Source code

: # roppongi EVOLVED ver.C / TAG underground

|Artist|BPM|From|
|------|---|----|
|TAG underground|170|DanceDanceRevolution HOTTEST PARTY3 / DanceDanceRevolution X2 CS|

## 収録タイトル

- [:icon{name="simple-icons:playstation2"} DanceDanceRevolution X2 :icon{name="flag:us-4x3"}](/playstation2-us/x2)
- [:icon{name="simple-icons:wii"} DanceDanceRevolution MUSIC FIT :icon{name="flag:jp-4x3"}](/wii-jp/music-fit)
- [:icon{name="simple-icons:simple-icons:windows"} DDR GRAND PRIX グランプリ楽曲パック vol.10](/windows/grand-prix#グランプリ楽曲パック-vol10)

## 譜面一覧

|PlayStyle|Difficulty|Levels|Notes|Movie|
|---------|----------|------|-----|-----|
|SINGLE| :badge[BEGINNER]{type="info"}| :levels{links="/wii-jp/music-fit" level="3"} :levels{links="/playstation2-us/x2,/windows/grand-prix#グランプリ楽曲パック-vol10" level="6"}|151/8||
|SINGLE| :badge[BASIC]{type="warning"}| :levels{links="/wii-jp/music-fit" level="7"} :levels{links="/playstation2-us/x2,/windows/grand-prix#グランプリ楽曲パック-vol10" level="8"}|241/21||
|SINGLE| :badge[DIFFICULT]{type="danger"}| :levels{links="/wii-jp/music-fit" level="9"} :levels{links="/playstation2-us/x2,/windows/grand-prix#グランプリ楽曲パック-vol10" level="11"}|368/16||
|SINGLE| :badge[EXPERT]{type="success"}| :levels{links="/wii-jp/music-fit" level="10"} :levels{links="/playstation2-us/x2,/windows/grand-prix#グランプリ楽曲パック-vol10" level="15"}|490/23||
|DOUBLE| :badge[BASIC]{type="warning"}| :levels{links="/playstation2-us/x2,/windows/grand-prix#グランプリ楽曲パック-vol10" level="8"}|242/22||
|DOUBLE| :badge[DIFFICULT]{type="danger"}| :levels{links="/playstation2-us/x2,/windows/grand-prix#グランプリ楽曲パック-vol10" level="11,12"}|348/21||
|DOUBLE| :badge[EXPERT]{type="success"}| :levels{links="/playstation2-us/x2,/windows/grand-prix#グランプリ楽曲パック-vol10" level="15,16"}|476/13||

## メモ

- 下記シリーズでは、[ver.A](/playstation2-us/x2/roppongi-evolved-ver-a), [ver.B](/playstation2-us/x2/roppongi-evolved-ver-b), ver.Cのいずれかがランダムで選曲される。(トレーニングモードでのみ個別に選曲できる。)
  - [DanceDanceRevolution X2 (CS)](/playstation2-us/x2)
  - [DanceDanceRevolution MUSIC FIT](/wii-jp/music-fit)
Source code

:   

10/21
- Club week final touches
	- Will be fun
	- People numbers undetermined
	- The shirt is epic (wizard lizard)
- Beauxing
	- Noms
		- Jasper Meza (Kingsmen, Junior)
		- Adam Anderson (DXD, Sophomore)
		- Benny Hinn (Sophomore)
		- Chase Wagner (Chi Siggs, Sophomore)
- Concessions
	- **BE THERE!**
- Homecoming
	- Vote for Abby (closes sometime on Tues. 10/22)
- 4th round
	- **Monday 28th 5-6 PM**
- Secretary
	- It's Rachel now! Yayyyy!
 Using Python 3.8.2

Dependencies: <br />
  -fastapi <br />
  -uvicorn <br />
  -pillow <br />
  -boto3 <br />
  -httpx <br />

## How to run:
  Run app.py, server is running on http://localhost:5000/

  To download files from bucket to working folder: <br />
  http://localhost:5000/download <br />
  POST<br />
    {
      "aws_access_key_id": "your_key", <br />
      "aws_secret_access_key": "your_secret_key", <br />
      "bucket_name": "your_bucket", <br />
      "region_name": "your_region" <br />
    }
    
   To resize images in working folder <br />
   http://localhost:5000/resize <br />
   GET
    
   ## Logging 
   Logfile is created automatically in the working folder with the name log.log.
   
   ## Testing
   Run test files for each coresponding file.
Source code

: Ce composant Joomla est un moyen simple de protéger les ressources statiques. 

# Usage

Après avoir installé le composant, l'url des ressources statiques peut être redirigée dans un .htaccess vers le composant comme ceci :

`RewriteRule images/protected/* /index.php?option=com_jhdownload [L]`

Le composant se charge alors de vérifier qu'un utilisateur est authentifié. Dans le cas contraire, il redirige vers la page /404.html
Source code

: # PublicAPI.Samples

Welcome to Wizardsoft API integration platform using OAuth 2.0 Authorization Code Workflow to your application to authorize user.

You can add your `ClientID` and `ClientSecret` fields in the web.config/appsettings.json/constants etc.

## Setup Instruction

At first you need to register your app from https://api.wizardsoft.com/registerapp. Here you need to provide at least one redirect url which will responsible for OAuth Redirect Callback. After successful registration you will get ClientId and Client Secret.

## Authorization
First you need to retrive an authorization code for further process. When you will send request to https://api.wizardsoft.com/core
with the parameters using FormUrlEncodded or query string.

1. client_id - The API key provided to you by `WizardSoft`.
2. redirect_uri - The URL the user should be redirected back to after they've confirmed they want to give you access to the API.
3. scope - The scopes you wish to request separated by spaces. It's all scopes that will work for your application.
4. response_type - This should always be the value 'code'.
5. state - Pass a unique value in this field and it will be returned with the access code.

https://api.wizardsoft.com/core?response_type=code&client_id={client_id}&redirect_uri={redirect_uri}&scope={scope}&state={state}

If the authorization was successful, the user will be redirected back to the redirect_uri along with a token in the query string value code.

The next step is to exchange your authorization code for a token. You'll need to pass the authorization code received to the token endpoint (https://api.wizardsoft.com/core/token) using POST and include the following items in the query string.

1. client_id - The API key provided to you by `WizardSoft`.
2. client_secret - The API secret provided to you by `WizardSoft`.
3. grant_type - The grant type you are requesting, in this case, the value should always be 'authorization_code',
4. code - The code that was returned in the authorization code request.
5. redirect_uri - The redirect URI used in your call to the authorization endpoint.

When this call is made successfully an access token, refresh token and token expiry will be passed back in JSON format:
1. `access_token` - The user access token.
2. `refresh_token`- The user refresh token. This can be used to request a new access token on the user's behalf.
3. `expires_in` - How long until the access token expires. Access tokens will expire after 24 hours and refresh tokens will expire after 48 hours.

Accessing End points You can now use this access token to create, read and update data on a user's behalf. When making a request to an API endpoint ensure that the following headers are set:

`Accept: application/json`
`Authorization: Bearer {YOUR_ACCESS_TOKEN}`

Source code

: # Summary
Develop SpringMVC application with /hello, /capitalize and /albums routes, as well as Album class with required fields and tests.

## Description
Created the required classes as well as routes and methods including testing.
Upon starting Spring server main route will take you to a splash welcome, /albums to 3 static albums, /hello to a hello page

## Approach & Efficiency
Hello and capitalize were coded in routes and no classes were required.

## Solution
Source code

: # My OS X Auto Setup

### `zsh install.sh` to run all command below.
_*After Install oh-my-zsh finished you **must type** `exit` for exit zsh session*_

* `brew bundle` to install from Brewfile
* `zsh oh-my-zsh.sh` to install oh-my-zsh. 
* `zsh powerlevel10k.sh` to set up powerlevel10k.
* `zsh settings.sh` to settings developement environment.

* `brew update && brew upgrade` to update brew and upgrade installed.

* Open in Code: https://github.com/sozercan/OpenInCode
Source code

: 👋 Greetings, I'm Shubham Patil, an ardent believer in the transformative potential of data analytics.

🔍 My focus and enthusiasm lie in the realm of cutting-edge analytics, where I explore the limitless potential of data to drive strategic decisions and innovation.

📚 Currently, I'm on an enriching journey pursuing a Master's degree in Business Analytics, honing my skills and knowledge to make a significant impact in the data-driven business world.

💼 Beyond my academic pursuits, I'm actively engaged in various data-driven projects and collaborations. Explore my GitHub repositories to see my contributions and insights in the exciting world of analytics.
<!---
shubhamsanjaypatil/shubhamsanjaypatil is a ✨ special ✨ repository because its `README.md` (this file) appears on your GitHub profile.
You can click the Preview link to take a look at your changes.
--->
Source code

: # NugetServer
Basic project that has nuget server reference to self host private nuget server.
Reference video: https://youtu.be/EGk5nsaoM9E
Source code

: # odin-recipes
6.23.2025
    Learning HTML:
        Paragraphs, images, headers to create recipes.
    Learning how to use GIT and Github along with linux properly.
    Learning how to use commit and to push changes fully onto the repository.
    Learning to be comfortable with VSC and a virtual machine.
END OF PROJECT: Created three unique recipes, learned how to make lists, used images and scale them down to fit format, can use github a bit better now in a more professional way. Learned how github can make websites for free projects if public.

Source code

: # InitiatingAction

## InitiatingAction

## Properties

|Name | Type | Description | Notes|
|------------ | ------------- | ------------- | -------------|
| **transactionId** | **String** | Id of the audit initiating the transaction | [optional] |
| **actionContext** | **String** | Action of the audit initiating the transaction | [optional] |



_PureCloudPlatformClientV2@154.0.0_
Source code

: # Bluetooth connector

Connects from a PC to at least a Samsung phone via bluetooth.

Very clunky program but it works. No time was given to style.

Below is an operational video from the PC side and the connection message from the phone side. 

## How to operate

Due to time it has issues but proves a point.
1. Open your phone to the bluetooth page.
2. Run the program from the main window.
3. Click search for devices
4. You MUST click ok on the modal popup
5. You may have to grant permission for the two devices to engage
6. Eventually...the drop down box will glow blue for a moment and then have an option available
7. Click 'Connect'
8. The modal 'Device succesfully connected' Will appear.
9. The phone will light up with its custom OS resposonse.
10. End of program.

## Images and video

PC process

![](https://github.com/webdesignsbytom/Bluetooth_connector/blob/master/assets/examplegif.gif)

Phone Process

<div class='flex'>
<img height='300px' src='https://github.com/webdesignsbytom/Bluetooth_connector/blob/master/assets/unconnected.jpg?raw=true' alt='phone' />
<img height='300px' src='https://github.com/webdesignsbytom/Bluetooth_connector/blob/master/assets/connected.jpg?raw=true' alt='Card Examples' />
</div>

☆ ☆ ☆

What you are asked to do: Copy out every line of the material that contains the string "classes", matching case exactly.

Answer to the exercise:
Created the required classes as well as routes and methods including testing.
Hello and capitalize were coded in routes and no classes were required.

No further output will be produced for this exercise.